EXCERPTED TEXT:
__________

Conservationists who say wolves remain imperiled after coming back from near-extinction last century blasted the decision, complaining that Idaho and Montana have approved increasingly aggressive wolf-killing measures including trapping, snaring and months-long hunting seasons.

“We are disappointed that the U.S. Fish and Wildlife Service is refusing to hold the states accountable to wolf conservation commitments they made a decade ago,” said Susan Holmes, executive director of the Endangered Species Coalition.

Antipathy toward wolves for killing livestock and big game dates to early European settlement of the American West in the 1800s, and it flared up again after wolf populations rebounded under federal protection. That recovery has brought bitter blowback from hunters and farmers angered over wolf attacks on big game herds and livestock. They contend protections are no longer warranted.

Congress in 2011 stripped Endangered Species Act protections from wolves in the Northern Rockies region.

The Trump administration removed Endangered Species Act protections for wolves across the remainder of the U.S. just before the Republican left office in 2020. But a federal judge in 2022 restored protections outside of the Northern Rockies.

In response to Friday’s announcement, the Republican chairman of the House Natural Resources Committee called on the wildlife service to lift remaining protections for gray wolves.

“It remains clear that the gray wolf is a recovered species, and its management should be transferred over to the states. It’s time for the federal government to get out of the way,” said Rep. Bruce Westerman of Arkansas.

Wolf management is already is under state jurisdiction in Idaho, Montana, Wyoming and portions of Oregon, Washington and Utah.

Lawmakers in Montana and Idaho are intent on culling more wolf packs, which are blamed for periodic attacks on livestock and reducing elk and deer herds that many hunters prize.

The states’ Republican governors in recent months signed into law measures that expanded when, where and how wolves can be killed. That raised alarm among Democrats, former wildlife officials and advocacy groups that said increased hunting pressure could cut wolf numbers to unsustainable levels.

Despite the hunting pressure that they are under in some states, wolves from the Nothern Rockies region have continued to expand into new areas of Washington, Oregon, California and Colorado. Colorado this winter also began reintroducing wolves to more areas of the state under a plan mandated by voters under a narrowly approved 2020 ballot initiative.

There is continued political pressure to remove protections for wolves in the western Great Lakes region. When protections were briefly lifted under the Trump administration, hunters in Wisconsin using hounds and trappers blew past the state’s harvest goal and killed almost twice as many as planned.

__________

EXTRACTED MATERIAL:
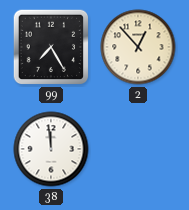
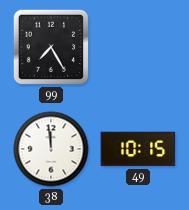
2: 12:53 -> none
49: none -> 10:15
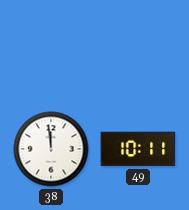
99: 7:25 -> none
49: 10:15 -> 10:11
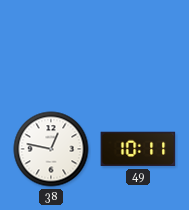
38: 11:59 -> 12:47
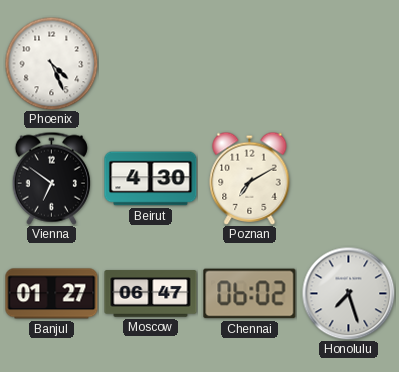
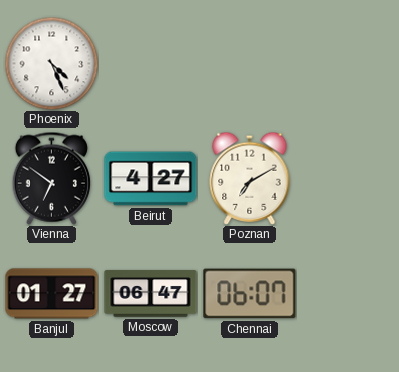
Beirut: 4:30 -> 4:27
Chennai: 06:02 -> 06:07
Honolulu: 7:27 -> none
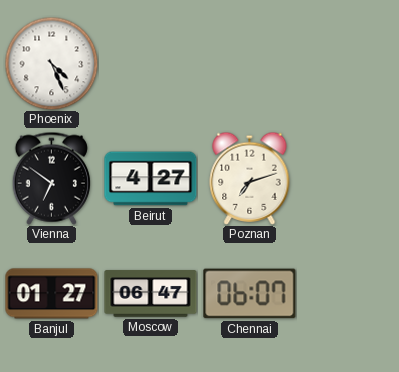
Poznan: 7:10 -> 7:12
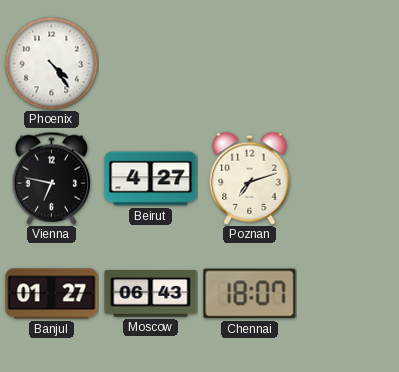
Phoenix: 4:26 -> 4:24
Vienna: 6:51 -> 6:47
Moscow: 06:47 -> 06:43
Chennai: 06:07 -> 18:07
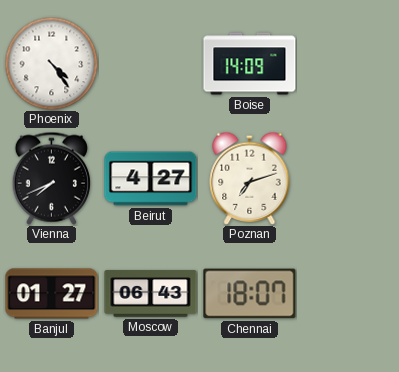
Boise: none -> 14:09
Vienna: 6:47 -> 7:41
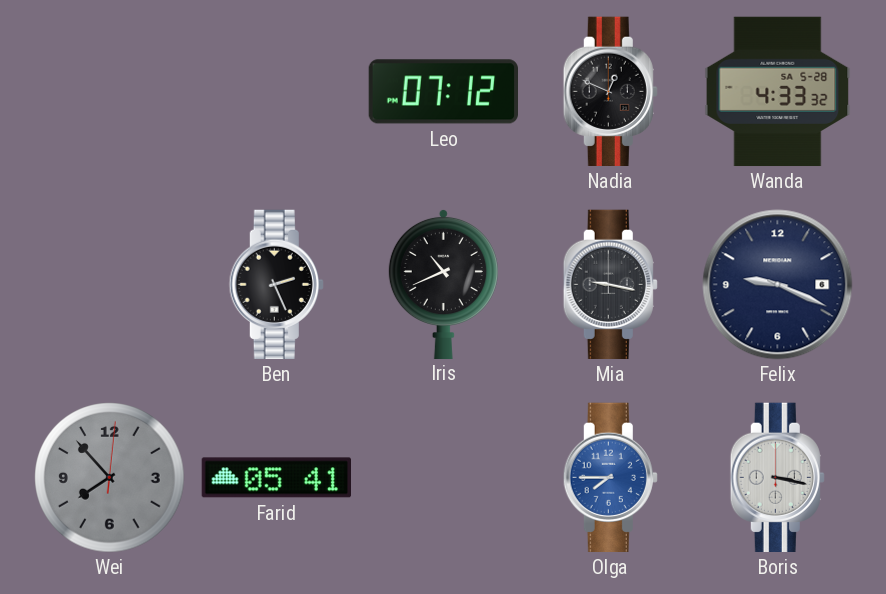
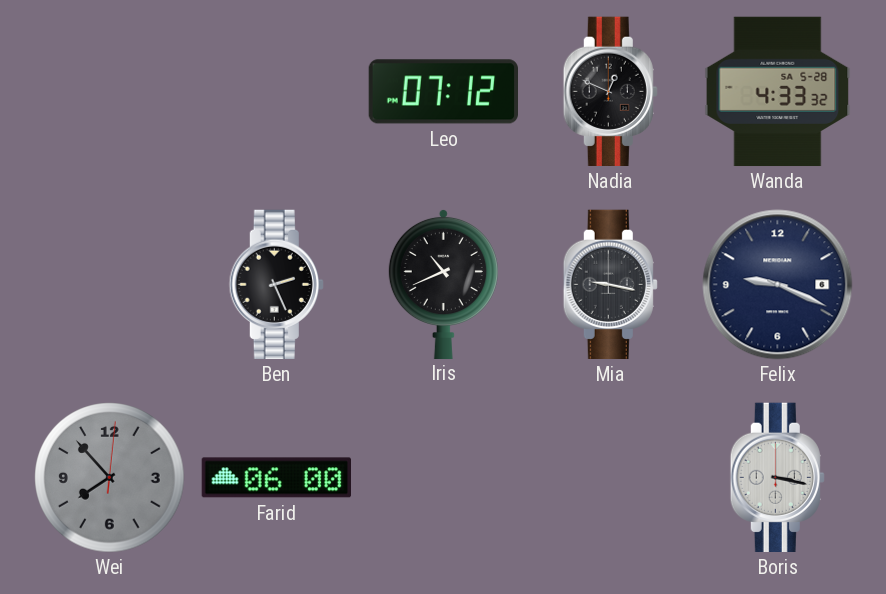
Farid: 05:41 -> 06:00
Olga: 7:45 -> none
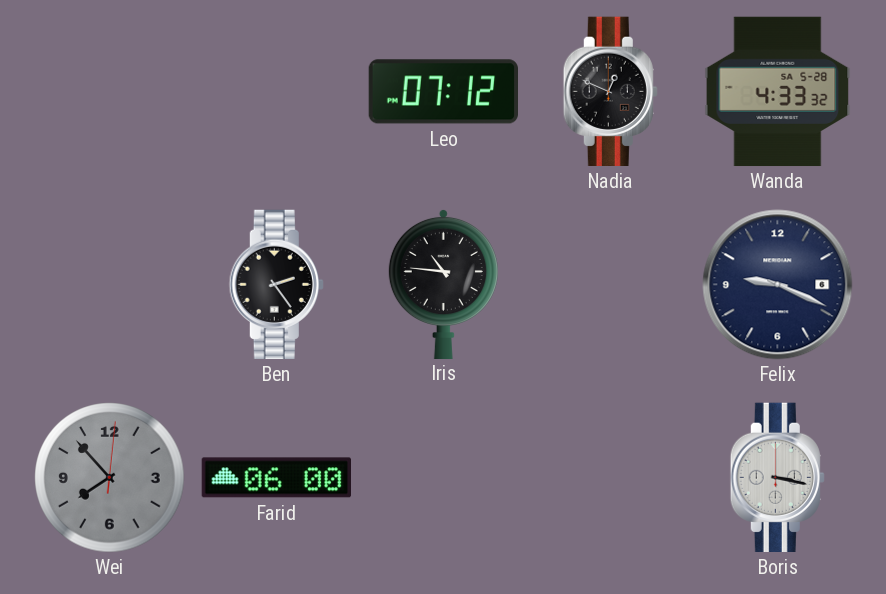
Ben: 2:26 -> 2:24
Iris: 10:41 -> 10:46
Mia: 9:17 -> none
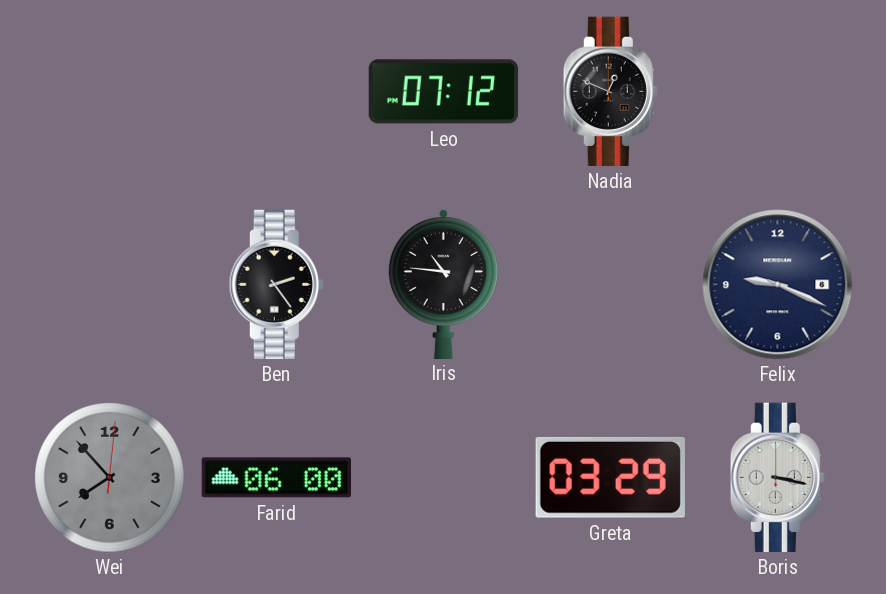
Wanda: 4:33 -> none
Greta: none -> 03:29
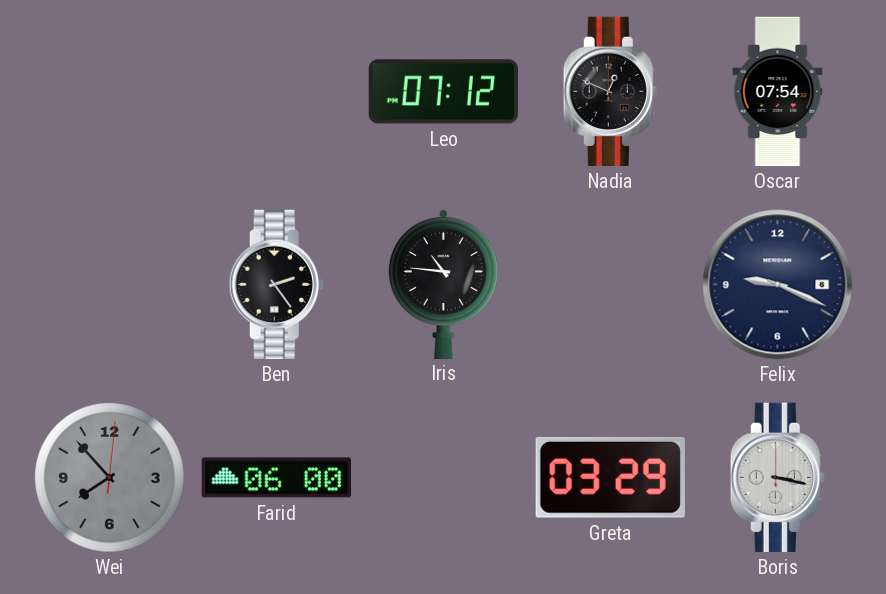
Oscar: none -> 07:54
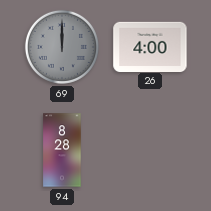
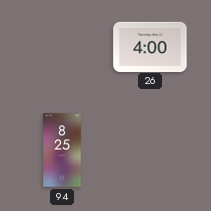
69: 12:00 -> none
94: 8:28 -> 8:25
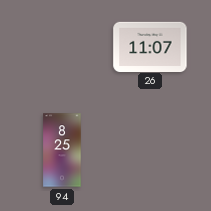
26: 4:00 -> 11:07
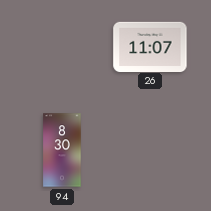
94: 8:25 -> 8:30
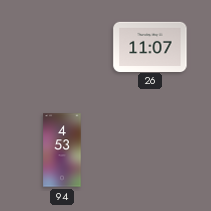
94: 8:30 -> 4:53
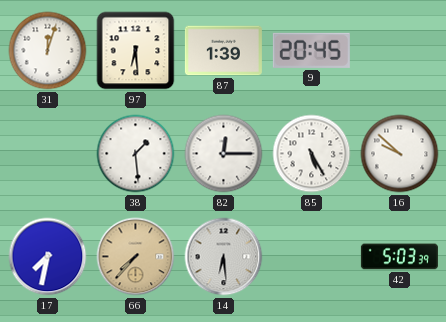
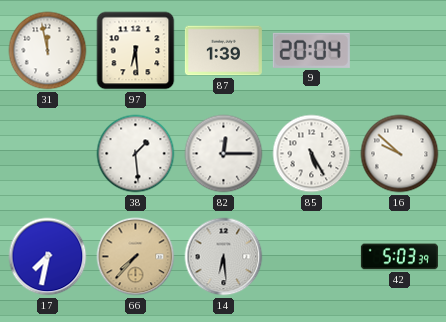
31: 12:03 -> 11:58
9: 20:45 -> 20:04
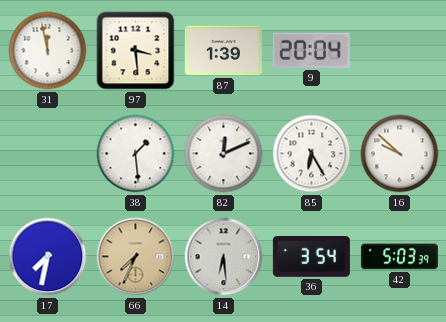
97: 6:29 -> 3:29
82: 12:15 -> 12:11
85: 5:25 -> 6:25
66: 7:37 -> 7:34
36: none -> 3:54
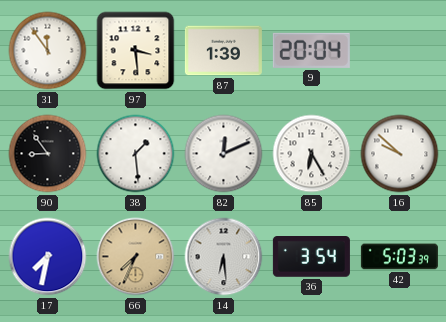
31: 11:58 -> 11:54
90: none -> 8:54
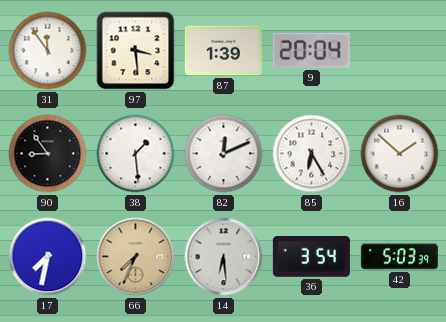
16: 9:52 -> 1:52
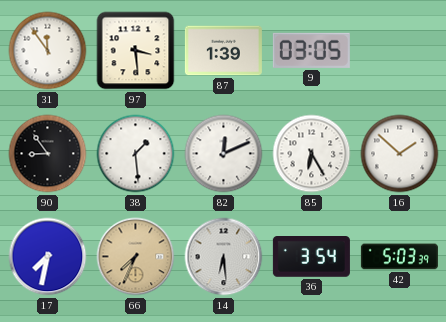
9: 20:04 -> 03:05
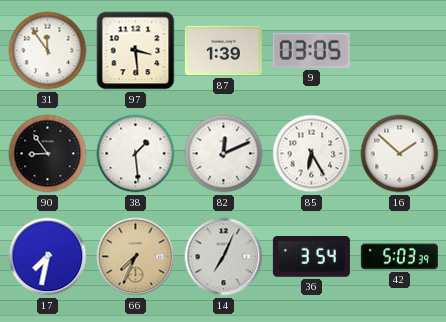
14: 6:29 -> 7:04
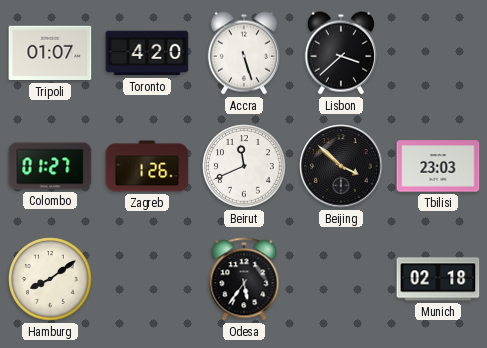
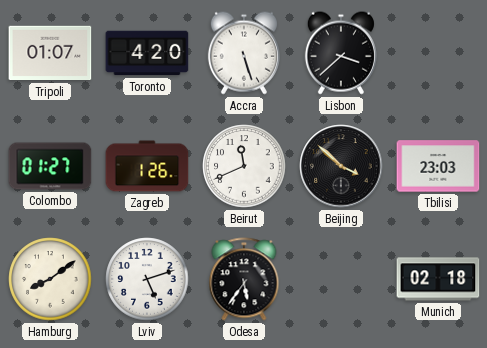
Lviv: none -> 5:12
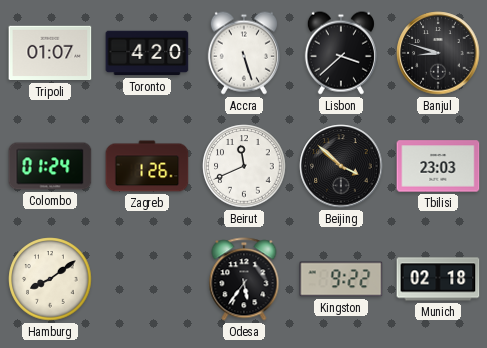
Banjul: none -> 8:48
Colombo: 01:27 -> 01:24
Lviv: 5:12 -> none
Kingston: none -> 9:22
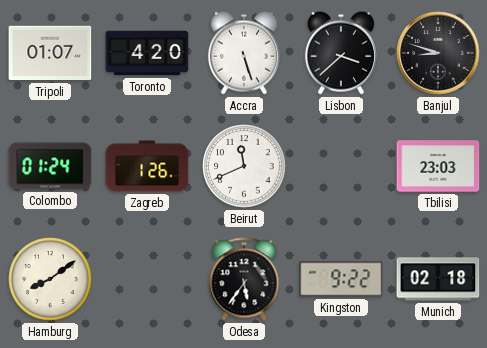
Beijing: 3:52 -> none
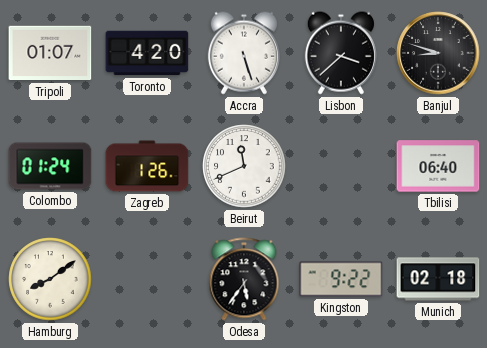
Tbilisi: 23:03 -> 06:40
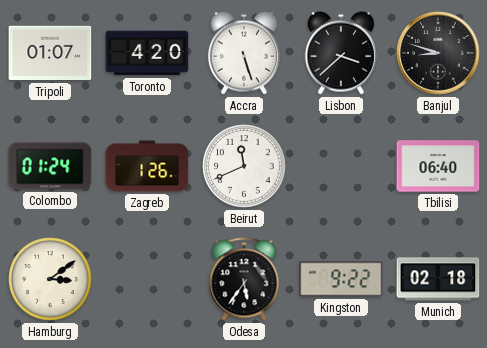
Hamburg: 8:09 -> 3:09
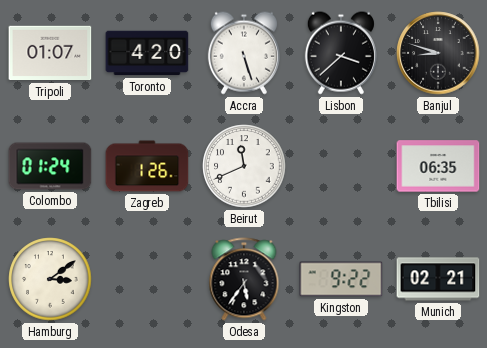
Tbilisi: 06:40 -> 06:35
Munich: 02:18 -> 02:21
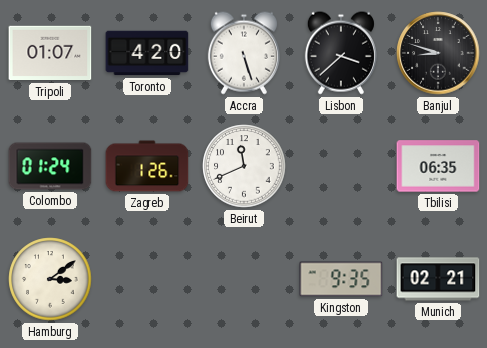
Odesa: 5:36 -> none
Kingston: 9:22 -> 9:35
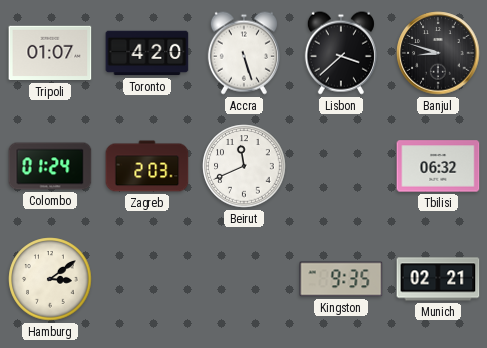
Zagreb: 1:26 -> 2:03
Tbilisi: 06:35 -> 06:32
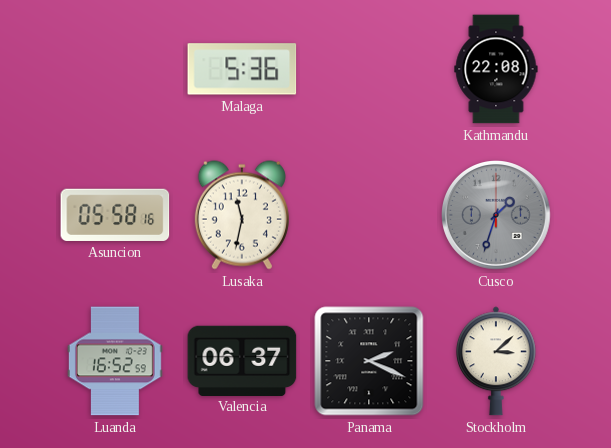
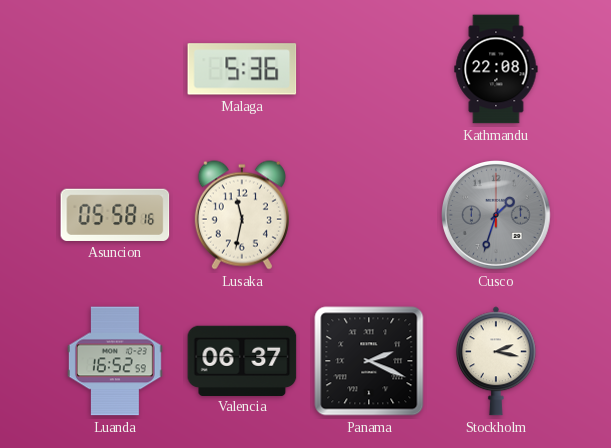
Stockholm: 3:08 -> 2:17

__________

WHAT IS ASKED: Write out the stretch of the text about wolf protections that begins at the words "In response to" and stops after "many hunters prize.". Rely on the text about wolf protections alone, not on the records.

FINAL RESULT:
In response to Friday’s announcement, the Republican chairman of the House Natural Resources Committee called on the wildlife service to lift remaining protections for gray wolves.

“It remains clear that the gray wolf is a recovered species, and its management should be transferred over to the states. It’s time for the federal government to get out of the way,” said Rep. Bruce Westerman of Arkansas.

Wolf management is already is under state jurisdiction in Idaho, Montana, Wyoming and portions of Oregon, Washington and Utah.

Lawmakers in Montana and Idaho are intent on culling more wolf packs, which are blamed for periodic attacks on livestock and reducing elk and deer herds that many hunters prize.